(Beginning of Record extracts)

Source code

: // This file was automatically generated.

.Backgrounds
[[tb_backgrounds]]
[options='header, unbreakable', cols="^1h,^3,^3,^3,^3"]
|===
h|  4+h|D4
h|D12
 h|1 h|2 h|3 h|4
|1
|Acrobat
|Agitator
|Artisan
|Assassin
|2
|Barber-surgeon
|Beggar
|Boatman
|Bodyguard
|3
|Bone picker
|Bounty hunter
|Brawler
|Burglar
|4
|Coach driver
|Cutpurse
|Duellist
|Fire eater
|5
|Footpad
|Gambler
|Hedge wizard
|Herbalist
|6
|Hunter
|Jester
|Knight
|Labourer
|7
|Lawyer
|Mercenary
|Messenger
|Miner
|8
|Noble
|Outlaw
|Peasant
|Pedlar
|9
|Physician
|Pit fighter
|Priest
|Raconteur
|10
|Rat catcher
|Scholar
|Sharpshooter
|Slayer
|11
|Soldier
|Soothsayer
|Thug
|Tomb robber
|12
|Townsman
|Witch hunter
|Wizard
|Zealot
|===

(End of Record extracts)

The answer must restate each entry word for word.

Source code

: // This file was automatically generated.

.Backgrounds
[[tb_backgrounds]]
[options='header, unbreakable', cols="^1h,^3,^3,^3,^3"]
|===
h|  4+h|D4
h|D12
 h|1 h|2 h|3 h|4
|1
|Acrobat
|Agitator
|Artisan
|Assassin
|2
|Barber-surgeon
|Beggar
|Boatman
|Bodyguard
|3
|Bone picker
|Bounty hunter
|Brawler
|Burglar
|4
|Coach driver
|Cutpurse
|Duellist
|Fire eater
|5
|Footpad
|Gambler
|Hedge wizard
|Herbalist
|6
|Hunter
|Jester
|Knight
|Labourer
|7
|Lawyer
|Mercenary
|Messenger
|Miner
|8
|Noble
|Outlaw
|Peasant
|Pedlar
|9
|Physician
|Pit fighter
|Priest
|Raconteur
|10
|Rat catcher
|Scholar
|Sharpshooter
|Slayer
|11
|Soldier
|Soothsayer
|Thug
|Tomb robber
|12
|Townsman
|Witch hunter
|Wizard
|Zealot
|===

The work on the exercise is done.